**INSTRUCTIONS TO FOLLOW**
Say whether each statement agrees with the forum thread on DAC current output and calibration: (a) For a 0mA to 20mA output from a +0.0466V to +3V DAC range, RSET could be set to 1.5kΩ. (b) The calibration stays valid even if the reference drifts over temperature. (c) The two-point calibration measures the DAC output at exactly zero scale and exactly full scale. Answer yes or no for each, quoting the thread's deciding words.

**TEXT EXCERPT**
################
2.  It is possible to obtain about ~0mA output when the DAC can only provide ta minimum voltage of 0.0466V using the level shift/trim circuit shown on the device datasheet on page 17. 

If the DAC or signal source cannot deliver 0V in a single-supply circuit, an additional resistor from the SET pin to a positive reference voltage or the regulator output (Figure 44) can shift the zero level for the input (VIN) to a positive voltage. This is explained on the section "LEVEL SHIFT OF 0V INPUT AND TRANSCONDUCTANCE TRIM" on page 17 of the datasheet.  The accuracy of this circuit is a function of the tolerance and drift of the resistors and the accuracy of the voltage reference.

For example, if you require a 0mA to 20mA  current output, for a DAC input range of +0.0466V to +3V, you could select RSET to 1.5kΩ.

Since the minimum voltage of the DAC range is 0.0466V, this corresponds to an ISET current of 0.0466V / 1.5kΩ= ~31.6uA. Hence, applying a 3V reference voltage, and 95.3kΩ resistor on RSET as shown below will allow for a 0mA current output for a 0.0466V input, and 20mA current output for a 3V input.  In essence, the 3V reference and 95.3k resistor is injecting a current of ~31uA into the circuit. 

The below is a quick TINA simulation using a simplified or idealized model to check the circuit transfer function after applying the level shift trim..

Thank you and Regards,

Luis

HI Nikhil,

Regarding your question:

Nikhil F said:

1. As per reference document mentioned by you "">www.ti.com/.../tidub12" for XTR111 accuracy calculations. We have query regarding accuracy calculations of DAC output. Why "VREF initial accuracy" parameter is not considered in equation 3? 

In our case 1.948 % FSR drift will occur in VREF signal, is this VREF parameter need to consider for accuracy calculations in equation 3 in our case? or it can be removed by calibration?  because DAC Output is depends upon below equation. where VREF = AVCC1

The reference design document TIDUB12 provides equation (2) for Total Uncalibrated Error, TUE, accounting for the reference initial accuracy:

Then explains that after applying a two-point best fit calibration to the design to remove the effects of gain an offset errors, and leave only the linearity errors of the DAC8551, as shown on equation (3).

Essentially, an external high precision meter is used two perform a two point DAC output measurement, one measurement slightly above zero scale and a second point slightly below full-scale, keeping the DAC well inside its linear range.  The offset and gain error of the measured result is compared against the "ideal" result, and in essence the gain error and offset errors of the circuit are measured. In essence, the transfer characteristic is a linear function in the form y=mx +b.  The offset and gain calibration is based on the idea that we can solve the straight line equation for the slope and intercept, where, the slope error is the gain error and the intercept is the offset.

The reference initial accuracy causes a DAC full-scale error, analogous to gain error or essentially slope in the linear function.  After calibrating, the measured slope and measured offset, called calibration coefficients, are stored in the microcontroller’s memory, and these coefficients are then applied during normal device operation, applying the coefficients to the DAC codes to compensate for the gain and offset error.

It is important to highlight that the calibration is only effective assuming that the reference, and passive components are very stable over time and have  low drift at the required temperature range, else different calibration coefficients will be required for different temperatures.  It is also very important that the external measurement system (measuring voltage or current during the calibration routine) is considerably more accurate than the targeted accuracy.  If the reference drifts over time or temperature the calibration will be invalid.
################
**RECORDED DATA**
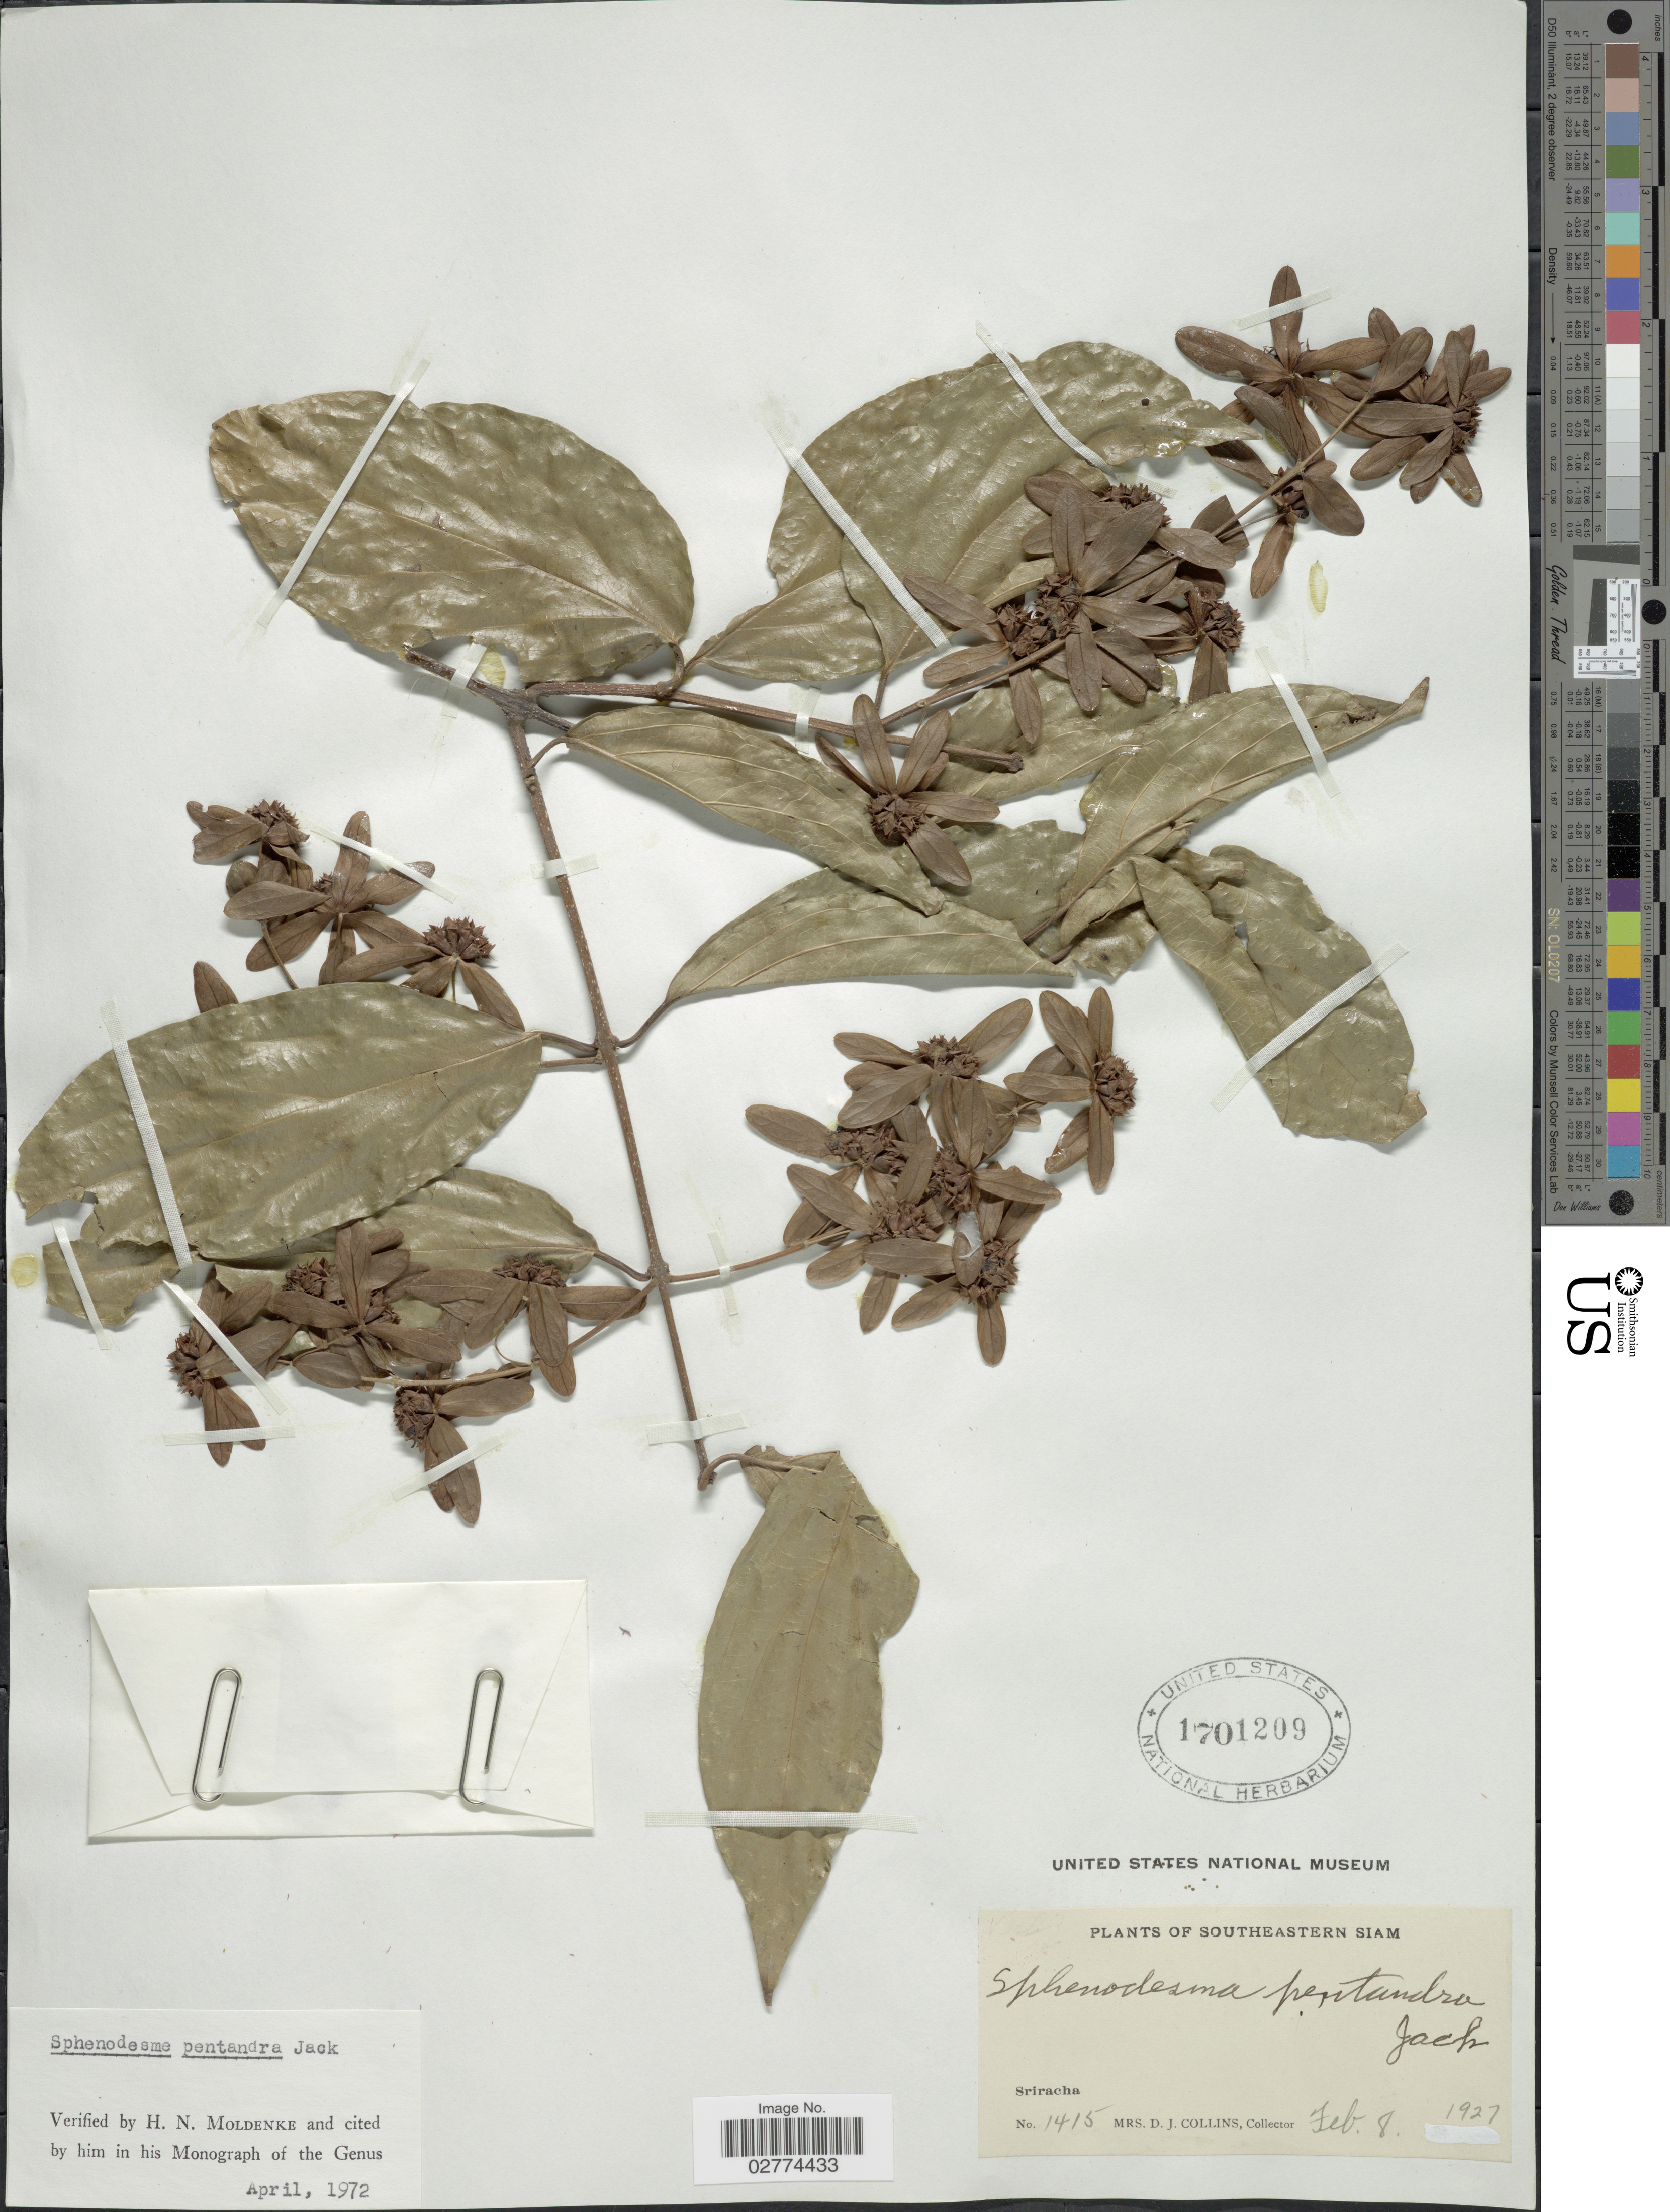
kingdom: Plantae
################
**EXPECTED ANSWER**
(a) Yes: "you could select RSET to 1.5kΩ."
(b) No: "If the reference drifts over time or temperature the calibration will be invalid."
(c) No: "one measurement slightly above zero scale and a second point slightly below full-scale"